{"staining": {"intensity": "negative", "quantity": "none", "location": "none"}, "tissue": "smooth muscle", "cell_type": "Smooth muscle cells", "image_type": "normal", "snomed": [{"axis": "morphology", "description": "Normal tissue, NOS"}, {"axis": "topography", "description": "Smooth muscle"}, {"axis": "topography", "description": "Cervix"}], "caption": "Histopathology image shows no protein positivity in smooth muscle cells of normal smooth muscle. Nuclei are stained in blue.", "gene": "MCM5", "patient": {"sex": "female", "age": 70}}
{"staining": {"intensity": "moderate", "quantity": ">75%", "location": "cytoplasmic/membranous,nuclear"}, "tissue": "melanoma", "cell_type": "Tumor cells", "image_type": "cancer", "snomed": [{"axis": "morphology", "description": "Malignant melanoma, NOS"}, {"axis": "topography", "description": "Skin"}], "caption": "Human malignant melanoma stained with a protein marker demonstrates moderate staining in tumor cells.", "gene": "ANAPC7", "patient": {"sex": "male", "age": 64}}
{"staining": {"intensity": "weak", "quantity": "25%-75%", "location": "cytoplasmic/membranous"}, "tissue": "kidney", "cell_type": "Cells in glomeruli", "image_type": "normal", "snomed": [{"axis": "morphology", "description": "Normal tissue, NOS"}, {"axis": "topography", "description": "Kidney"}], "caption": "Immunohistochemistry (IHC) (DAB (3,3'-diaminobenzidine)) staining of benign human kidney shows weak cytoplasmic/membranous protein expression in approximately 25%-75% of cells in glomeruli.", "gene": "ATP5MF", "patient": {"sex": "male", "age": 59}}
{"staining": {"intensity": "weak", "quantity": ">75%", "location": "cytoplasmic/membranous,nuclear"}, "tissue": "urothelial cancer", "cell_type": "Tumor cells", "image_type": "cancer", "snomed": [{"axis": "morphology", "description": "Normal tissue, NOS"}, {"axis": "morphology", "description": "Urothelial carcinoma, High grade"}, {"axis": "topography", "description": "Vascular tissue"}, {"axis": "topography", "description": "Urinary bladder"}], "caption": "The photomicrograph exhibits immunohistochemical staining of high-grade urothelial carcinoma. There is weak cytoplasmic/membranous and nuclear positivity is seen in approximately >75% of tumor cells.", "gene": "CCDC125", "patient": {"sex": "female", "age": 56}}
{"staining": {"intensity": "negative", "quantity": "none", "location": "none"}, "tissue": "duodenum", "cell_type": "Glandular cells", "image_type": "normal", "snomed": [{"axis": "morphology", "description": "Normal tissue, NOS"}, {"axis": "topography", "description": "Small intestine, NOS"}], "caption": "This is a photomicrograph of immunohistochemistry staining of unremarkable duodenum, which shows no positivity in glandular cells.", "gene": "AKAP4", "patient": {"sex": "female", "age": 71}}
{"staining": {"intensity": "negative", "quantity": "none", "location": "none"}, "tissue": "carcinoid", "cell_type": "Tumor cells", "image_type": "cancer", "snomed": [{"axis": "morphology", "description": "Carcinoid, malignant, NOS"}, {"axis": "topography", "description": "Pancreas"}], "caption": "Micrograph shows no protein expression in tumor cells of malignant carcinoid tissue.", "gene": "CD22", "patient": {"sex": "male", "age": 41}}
==*==
Task instructions. Retype every line of the listing, word for word, from its opening line to the line that holds "(IHC) (DAB (3,3'-diaminobenzidine))", and include that last line too.

Reply.
{"staining": {"intensity": "negative", "quantity": "none", "location": "none"}, "tissue": "smooth muscle", "cell_type": "Smooth muscle cells", "image_type": "normal", "snomed": [{"axis": "morphology", "description": "Normal tissue, NOS"}, {"axis": "topography", "description": "Smooth muscle"}, {"axis": "topography", "description": "Cervix"}], "caption": "Histopathology image shows no protein positivity in smooth muscle cells of normal smooth muscle. Nuclei are stained in blue.", "gene": "MCM5", "patient": {"sex": "female", "age": 70}}
{"staining": {"intensity": "moderate", "quantity": ">75%", "location": "cytoplasmic/membranous,nuclear"}, "tissue": "melanoma", "cell_type": "Tumor cells", "image_type": "cancer", "snomed": [{"axis": "morphology", "description": "Malignant melanoma, NOS"}, {"axis": "topography", "description": "Skin"}], "caption": "Human malignant melanoma stained with a protein marker demonstrates moderate staining in tumor cells.", "gene": "ANAPC7", "patient": {"sex": "male", "age": 64}}
{"staining": {"intensity": "weak", "quantity": "25%-75%", "location": "cytoplasmic/membranous"}, "tissue": "kidney", "cell_type": "Cells in glomeruli", "image_type": "normal", "snomed": [{"axis": "morphology", "description": "Normal tissue, NOS"}, {"axis": "topography", "description": "Kidney"}], "caption": "Immunohistochemistry (IHC) (DAB (3,3'-diaminobenzidine)) staining of benign human kidney shows weak cytoplasmic/membranous protein expression in approximately 25%-75% of cells in glomeruli.", "gene": "ATP5MF", "patient": {"sex": "male", "age": 59}}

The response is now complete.